Working with army personnel, Dr. Anestis and his colleagues have found that those who have completed basic training, for example, have a higher suicide capability than those who have not, suggesting that learning to cope with the idea of death and significant physical stress builds up the endurance it takes to go through with suicide. Thus, there may be more time between a person’s initial consideration of suicide and the act itself than impulse theory would allow—and more of an opportunity for intervention than many suspect.
Still, Dr. Anestis notes that “we’re not particularly good at detecting risk, who’s going to do it and when.” There are very good reasons people suffering from severe depression may not reveal it to others, including professional and personal risks. Sean, a 25-year-old Canadian law student, told me, “As for friends and colleagues, I would never want to [talk about mental illness]. Law school, especially the one I go to, is a very competitive environment… You are always competing directly with one another, essentially. Concurrently, I am in my final year, yet I do not have a job lined up yet… This makes me very reluctant to bring up anything of the sort to anyone.” John, a 35-year-old music teacher from Texas, felt the same. “Often I wish I could take back having told my general friend population about it,” he told me. “I find that if managers or co-workers find out about my depression, they are far less likely to consider me reliable, trustworthy, capable, or worthy of leadership roles.”
For this reason, Dr. Anestis feels that reversing stigma surrounding mental illness is a vital step in reducing suicides. “The best treatments for suicidal behaviors aren’t to isolate [people with suicidal thoughts], take them out of employment, and make them feel less connected to others,” he says. “So in an ideal world, you would make available an opportunity to get treatment without impacting your work status. Nobody has shown me evidence that says people experiencing [suicidal] ideation are less capable of doing their jobs.” Dr. Anestis emphasized that out-patient therapies, which can remain unknown to employers, are very effective at treating suicidal depression.

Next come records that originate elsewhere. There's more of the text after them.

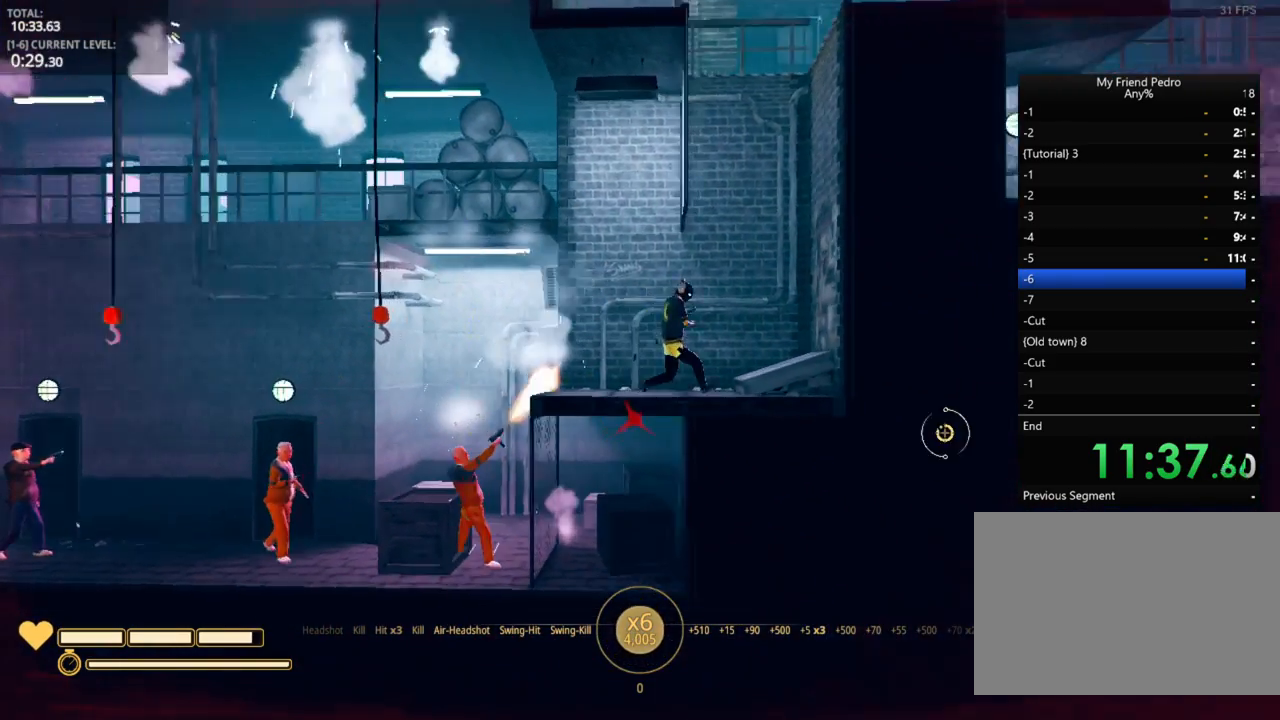
{"keys": ["d", "space"], "mouse": [], "mouse_move": "still", "events": [[150, "space", "down"], [333, "space", "up"], [500, "space", "down"]]}
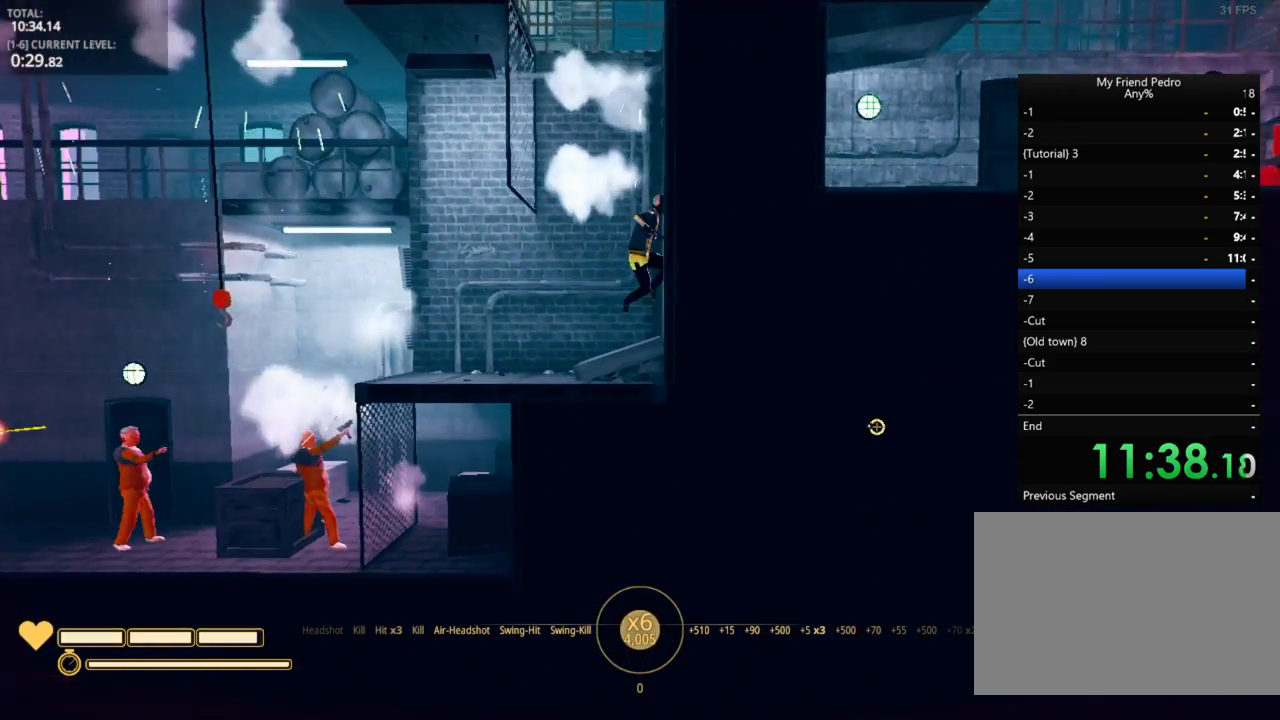
{"keys": ["a", "w"], "mouse": [], "mouse_move": "still", "events": [[150, "space", "up"], [200, "a", "down"], [350, "w", "down"], [417, "d", "up"]]}
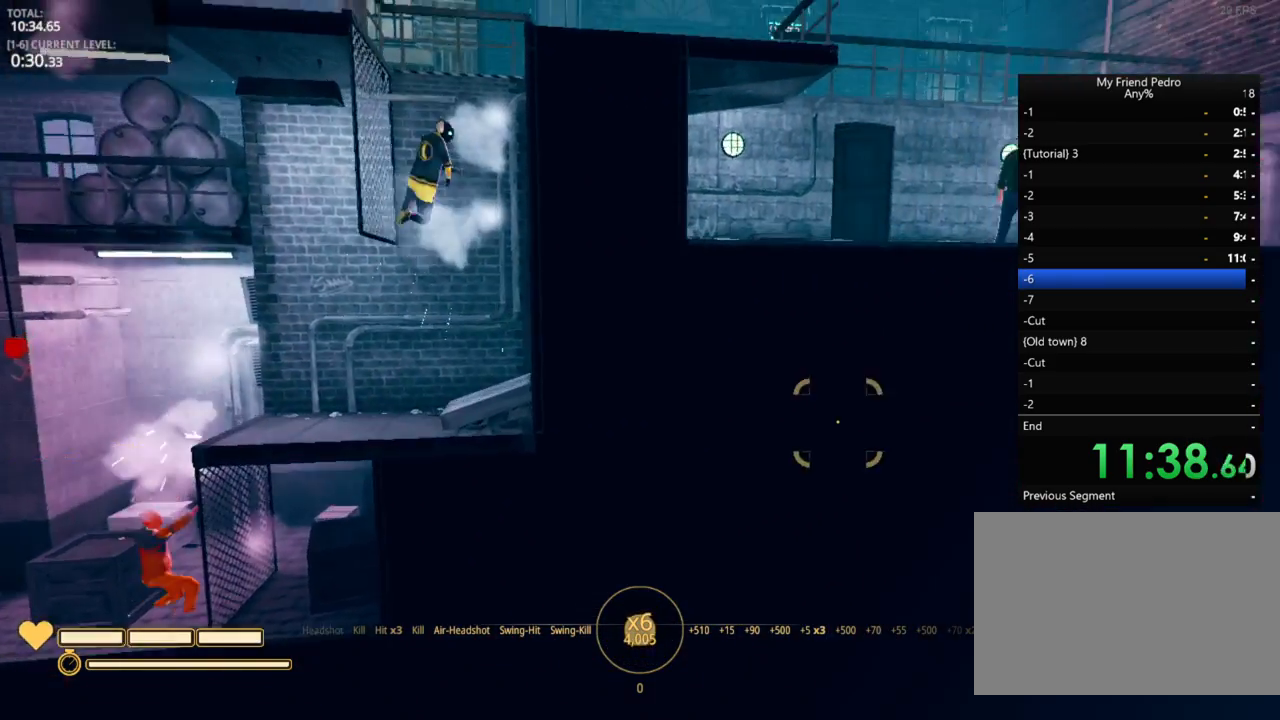
{"keys": ["d", "space"], "mouse": [], "mouse_move": "still", "events": [[117, "a", "up"], [117, "d", "down"], [183, "space", "down"], [217, "w", "up"], [317, "space", "up"], [483, "space", "down"]]}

Preventing suicide requires a web of support: adequate and accessible mental healthcare, employment provisions that protect employees struggling with mental health problems, and, perhaps least often acknowledged, a society that is willing to express honest concern for people in pain.
One study found that simple follow-up postcards sent to patients admitted to hospitals for self-poisoning helped reduce readmissions. Dr. Anestis isn’t surprised by the finding: “We’re social creatures,” he says. “We’re looking for any way to connect.” Reaching out to people suffering from depression and including them in the life of society, from family, to friendship, to employment, might be one of the most significant tools we have in preventing tragic loss.

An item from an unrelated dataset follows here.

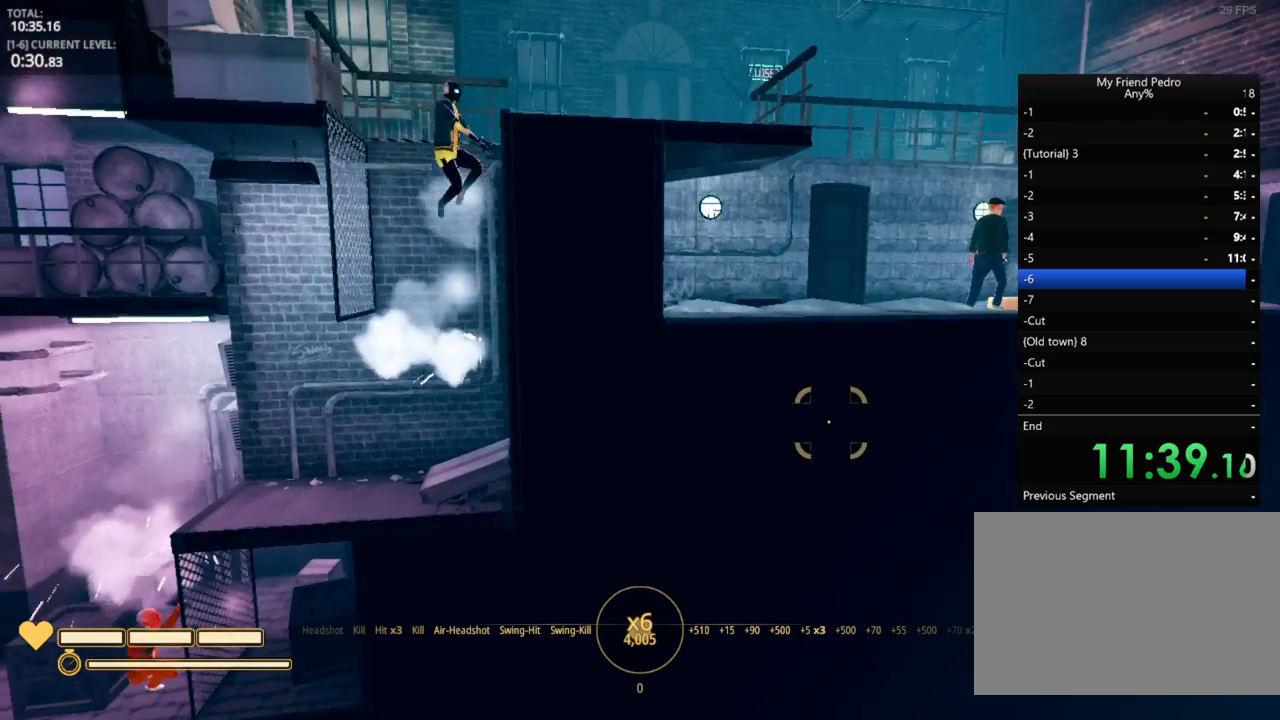
{"keys": ["a"], "mouse": [], "mouse_move": "still", "events": [[100, "space", "up"], [200, "space", "down"], [250, "a", "down"], [350, "space", "up"], [367, "d", "up"]]}
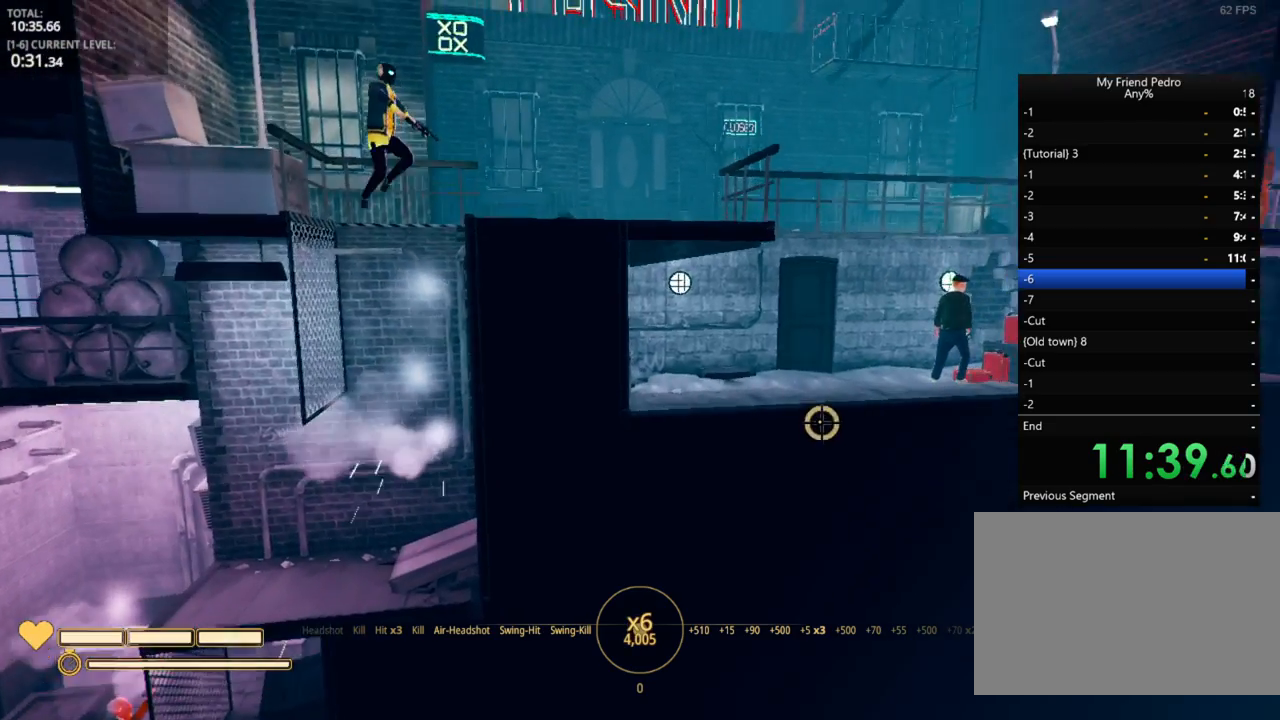
{"keys": ["d", "space"], "mouse": [], "mouse_move": "still", "events": [[317, "d", "down"], [350, "a", "up"], [350, "space", "down"]]}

In cases like Lubitz’s, it is hard to strike a proper balance between holding a person responsible for what they have done and taking into account factors, like severe depression, that may have mitigated their judgment. So it is worth being clear: Lubitz is guilty of his crime, and the realities of depression and suicidality are worth considering, not to tidy up his reputation, but to help establish a safer, more conscientious world for those left behind. It is the best we can do.